문서 발췌:
++++++++++++++++++++

In [4]:
import os
import json
import shutil

import sys
sys.path.append("..")

DIR_ROOT = os.getcwd()
DIR_DEEP = os.path.join(DIR_ROOT, "../dataset/deepfashion")
DIR_COCO = os.path.join(DIR_ROOT, "../dataset/coco")
DIR_ALL = os.path.join(DIR_ROOT, "../dataset/all")

# Deepfashion dataset
FILE_DEEPFASHION_TRAIN_JSON = os.path.join(DIR_ROOT, DIR_DEEP, "annotations", "instances_train2017.json")
FILE_DEEPFASHION_VAL_JSON = os.path.join(DIR_ROOT, DIR_DEEP, "annotations", "instances_val2017.json")
DIR_ROOT_DEEPFASHION_IMAGES = os.path.join(DIR_ROOT, DIR_DEEP, "images")

# COCO dataset
FILE_COCO_TRAIN_JSON = os.path.join(DIR_ROOT, DIR_COCO, "annotations", "instances_train2017.json")
FILE_COCO_VAL_JSON = os.path.join(DIR_ROOT, DIR_COCO, "annotations", "instances_val2017.json")
DIR_ROOT_COCO_IMAGES_TRAIN2017 = os.path.join(DIR_ROOT, DIR_COCO, "images/train2017")
DIR_ROOT_COCO_IMAGES_VAL2017 = os.path.join(DIR_ROOT, DIR_COCO, "images/val2017")

# new dataset
DIR_ALL_ANNOTATIONS = os.path.join(DIR_ALL, "annotations")
DIR_ALL_IMAGES_TRAIN2017 = os.path.join(DIR_ALL, "images/train2017")

++++++++++++++++++++

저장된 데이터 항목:
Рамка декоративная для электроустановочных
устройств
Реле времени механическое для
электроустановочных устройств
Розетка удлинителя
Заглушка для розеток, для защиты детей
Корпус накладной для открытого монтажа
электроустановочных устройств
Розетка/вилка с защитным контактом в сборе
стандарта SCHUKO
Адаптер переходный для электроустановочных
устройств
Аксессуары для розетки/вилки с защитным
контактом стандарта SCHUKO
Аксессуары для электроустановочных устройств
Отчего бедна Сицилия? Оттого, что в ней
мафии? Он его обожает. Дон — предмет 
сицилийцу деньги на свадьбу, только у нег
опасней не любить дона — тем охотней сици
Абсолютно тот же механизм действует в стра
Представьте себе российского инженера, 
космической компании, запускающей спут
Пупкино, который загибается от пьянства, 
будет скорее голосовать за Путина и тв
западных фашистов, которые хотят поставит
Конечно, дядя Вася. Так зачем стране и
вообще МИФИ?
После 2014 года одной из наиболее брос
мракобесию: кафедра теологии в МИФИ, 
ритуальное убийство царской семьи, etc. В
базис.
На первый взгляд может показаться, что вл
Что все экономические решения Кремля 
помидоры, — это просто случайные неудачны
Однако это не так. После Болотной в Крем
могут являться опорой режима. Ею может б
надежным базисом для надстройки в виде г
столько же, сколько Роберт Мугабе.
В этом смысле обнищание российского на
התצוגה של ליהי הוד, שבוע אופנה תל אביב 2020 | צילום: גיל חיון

++++++++++++++++++++

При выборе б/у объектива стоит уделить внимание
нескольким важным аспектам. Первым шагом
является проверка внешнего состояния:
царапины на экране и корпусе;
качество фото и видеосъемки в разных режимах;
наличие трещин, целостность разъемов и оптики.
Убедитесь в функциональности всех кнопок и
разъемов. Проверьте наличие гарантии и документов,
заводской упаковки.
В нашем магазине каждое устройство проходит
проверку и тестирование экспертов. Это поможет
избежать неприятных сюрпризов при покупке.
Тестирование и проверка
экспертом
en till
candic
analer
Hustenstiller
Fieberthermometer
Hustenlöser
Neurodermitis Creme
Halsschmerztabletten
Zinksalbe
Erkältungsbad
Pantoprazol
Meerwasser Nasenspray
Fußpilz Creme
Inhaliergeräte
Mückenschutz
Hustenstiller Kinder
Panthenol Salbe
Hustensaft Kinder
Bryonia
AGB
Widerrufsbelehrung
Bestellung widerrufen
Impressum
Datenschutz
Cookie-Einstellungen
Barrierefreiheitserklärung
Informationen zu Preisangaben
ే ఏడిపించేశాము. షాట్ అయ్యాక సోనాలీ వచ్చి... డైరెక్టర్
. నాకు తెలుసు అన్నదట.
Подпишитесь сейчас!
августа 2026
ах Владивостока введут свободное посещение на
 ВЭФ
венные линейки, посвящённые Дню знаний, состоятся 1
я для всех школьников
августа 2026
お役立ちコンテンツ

++++++++++++++++++++

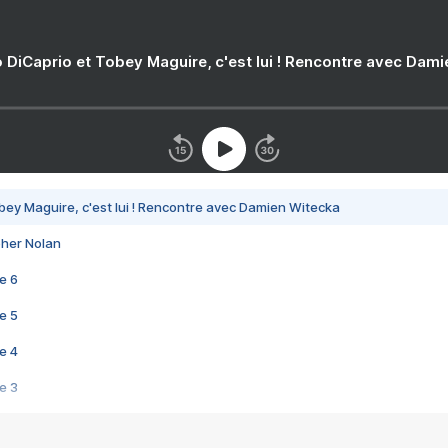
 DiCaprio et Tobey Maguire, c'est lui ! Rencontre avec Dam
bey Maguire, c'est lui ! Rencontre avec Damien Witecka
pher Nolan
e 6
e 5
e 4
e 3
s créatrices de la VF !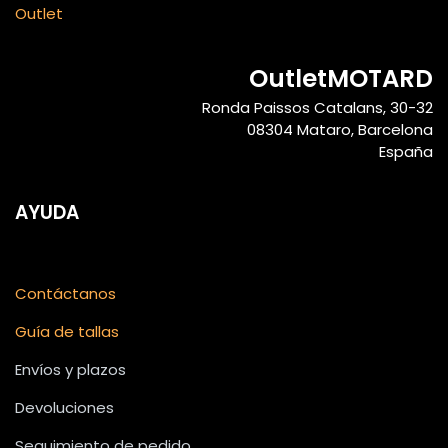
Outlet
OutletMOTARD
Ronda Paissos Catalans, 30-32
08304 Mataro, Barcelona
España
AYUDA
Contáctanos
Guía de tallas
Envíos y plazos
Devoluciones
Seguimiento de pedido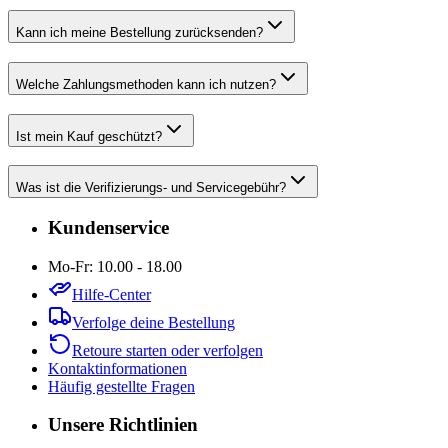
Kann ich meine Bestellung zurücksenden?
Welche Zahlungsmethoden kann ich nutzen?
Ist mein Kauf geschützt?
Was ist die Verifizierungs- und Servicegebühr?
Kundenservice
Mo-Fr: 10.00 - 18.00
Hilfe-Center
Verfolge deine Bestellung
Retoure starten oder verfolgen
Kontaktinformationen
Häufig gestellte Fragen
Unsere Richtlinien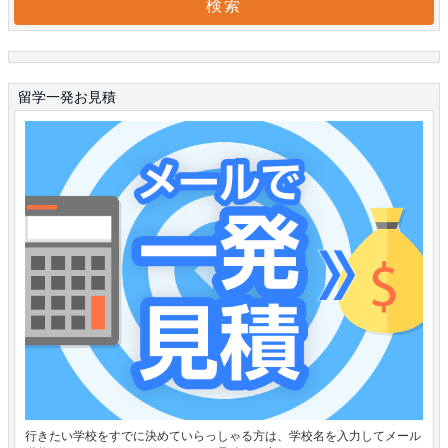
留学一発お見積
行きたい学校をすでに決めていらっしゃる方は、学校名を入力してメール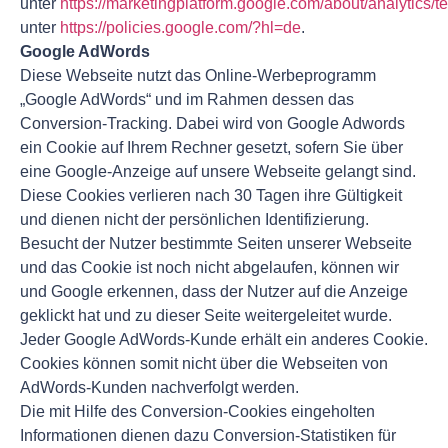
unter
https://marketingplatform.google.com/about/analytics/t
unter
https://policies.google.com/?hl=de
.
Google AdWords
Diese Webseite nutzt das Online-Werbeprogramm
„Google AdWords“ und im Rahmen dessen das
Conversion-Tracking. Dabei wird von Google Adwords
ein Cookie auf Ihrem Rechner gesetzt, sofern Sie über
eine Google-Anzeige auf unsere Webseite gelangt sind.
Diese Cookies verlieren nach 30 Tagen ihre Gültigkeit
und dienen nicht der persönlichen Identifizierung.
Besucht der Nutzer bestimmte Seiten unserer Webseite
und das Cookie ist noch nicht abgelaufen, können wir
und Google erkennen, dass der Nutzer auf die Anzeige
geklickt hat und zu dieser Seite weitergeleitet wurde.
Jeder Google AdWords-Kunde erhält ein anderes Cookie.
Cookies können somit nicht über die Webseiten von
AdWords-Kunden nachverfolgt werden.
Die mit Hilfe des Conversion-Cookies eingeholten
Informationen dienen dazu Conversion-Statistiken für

++++++++++++++++++++

활동 목록:
1. 문서 발췌에서 DIR_COCO 변수는 DIR_ROOT에 어떤 경로를 이어 붙여 만들어지나요?
2. 다음 진술 (a), (b), (c)가 문서 발췌의 내용과 일치하는지 각각 예 또는 아니요로 답하고, 판단의 근거가 되는 문서 발췌의 구절을 그대로 인용하세요.
(a) COCO 학습용 주석 파일의 이름은 instances_train2017.json이다.
(b) 코드는 sys.path에 ".." 경로를 추가한다.
(c) DIR_ALL은 "../dataset/coco" 경로를 가리킨다.

과제 정답:
1. DIR_COCO는 DIR_ROOT에 "../dataset/coco" 경로를 이어 붙여 만들어집니다.

2.
(a) 예. “FILE_COCO_TRAIN_JSON = os.path.join(DIR_ROOT, DIR_COCO, "annotations", "instances_train2017.json")”
(b) 예. “sys.path.append("..")”
(c) 아니요. “DIR_ALL = os.path.join(DIR_ROOT, "../dataset/all")”